This may appear to be a distinct problem, but we can actually understand it in terms of feature drift and anisotropy. To see this, imagine the axis $\Delta x$ in figure 1b was replaced with the change in particle brightness between frames, $\Delta m$. Let us suppose that measurement of $m$ causes photobleaching. We would then expect to see that this new data cloud was biased towards negative $\Delta m$ - in other words, that the feature $m$ had drifted between frames. In addition, noise will generate uncertainty in $\Delta m$, resulting in a spread about its `true' value. The problem therefore becomes how to combine this uncertainty in $\Delta m$ with that in $\Delta x$ and $\Delta y$, which is exactly the same as our problem of trying to compare the relative uncertainties of $\Delta x$ and $\Delta y$.

Another problem is that $\Delta \mathbf{f}$ is dynamic. For example, all the particles in the field of view may begin drifting upwards instead of down, average particle speed may increase, or the density of the system may change. Any adjustments made to compensate for the problems of drift and anisotropy must therefore be able to respond to these dynamic changes in the statistical properties of the system.

WORK TASK A —
In the passage on feature drift and anisotropy, what does measuring the particle brightness m cause?
The passage and the entries have no connection to each other.

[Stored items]
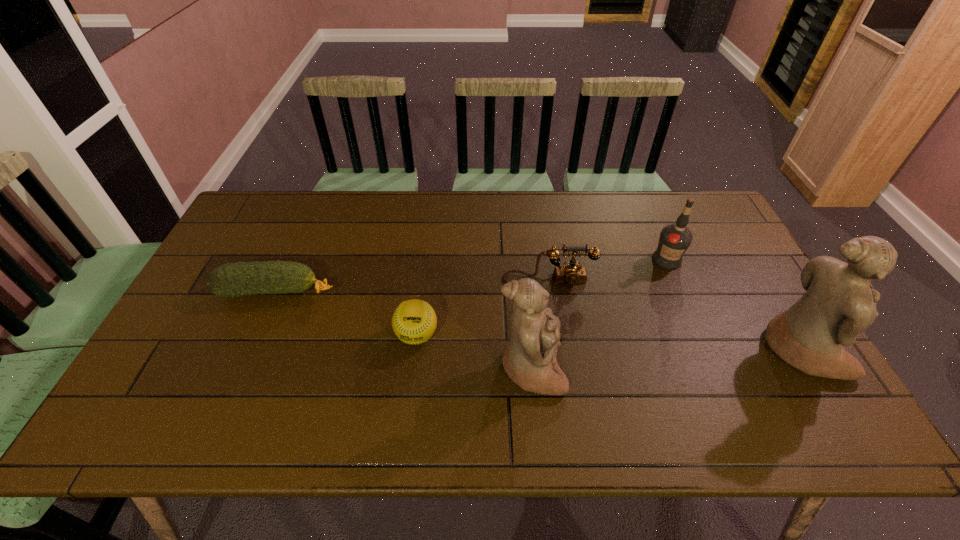
Where is `unoccupied area between the telephone and the fourth shortest object`? The image size is (960, 540). unoccupied area between the telephone and the fourth shortest object is located at coordinates (608, 269).

I want to click on vacant area between the taller figurine and the vodka, so click(x=733, y=305).

You are a GUI agent. You are given a task and a screenshot of the screen. Output one action in this format:
    pyautogui.click(x=<x>, y=<y>)
    Task: Click on the object that ranks as the third closest to the softball
    The height and width of the screenshot is (540, 960).
    Given the screenshot: What is the action you would take?
    pyautogui.click(x=572, y=273)

Select which object is the closest to the shortest object. Please provide its 2D coordinates. Your answer should be formatted as a tuple, i.e. [(x, y)], where the tuple contains the x and y coordinates of a point satisfying the conditions above.

[(414, 321)]

You are a GUI agent. You are given a task and a screenshot of the screen. Output one action in this format:
    pyautogui.click(x=<x>, y=<y>)
    Task: Click on the blank space that satisfies the following two spatial constraints: 1. on the front-facing side of the telephone; 2. at the blossom end of the shortest object
    
    Given the screenshot: What is the action you would take?
    pyautogui.click(x=551, y=292)

What are the coordinates of `vacant space that satisfies the following two spatial constraints: 1. on the front label of the third tallest object; 2. on the front-facing side of the second tallest object` in the screenshot? It's located at (713, 369).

WORK TASK B —
Duplicate the entries from their beginning down to the line containing "pyautogui.click(x=551, y=292)", with both ends included. Leave the pictures out.

TASK RESPONSE A —
It causes photobleaching.

TASK RESPONSE B —
Where is `unoccupied area between the telephone and the fourth shortest object`? The image size is (960, 540). unoccupied area between the telephone and the fourth shortest object is located at coordinates (608, 269).

I want to click on vacant area between the taller figurine and the vodka, so click(x=733, y=305).

You are a GUI agent. You are given a task and a screenshot of the screen. Output one action in this format:
    pyautogui.click(x=<x>, y=<y>)
    Task: Click on the object that ranks as the third closest to the softball
    The height and width of the screenshot is (540, 960).
    Given the screenshot: What is the action you would take?
    pyautogui.click(x=572, y=273)

Select which object is the closest to the shortest object. Please provide its 2D coordinates. Your answer should be formatted as a tuple, i.e. [(x, y)], where the tuple contains the x and y coordinates of a point satisfying the conditions above.

[(414, 321)]

You are a GUI agent. You are given a task and a screenshot of the screen. Output one action in this format:
    pyautogui.click(x=<x>, y=<y>)
    Task: Click on the blank space that satisfies the following two spatial constraints: 1. on the front-facing side of the telephone; 2. at the blossom end of the shortest object
    
    Given the screenshot: What is the action you would take?
    pyautogui.click(x=551, y=292)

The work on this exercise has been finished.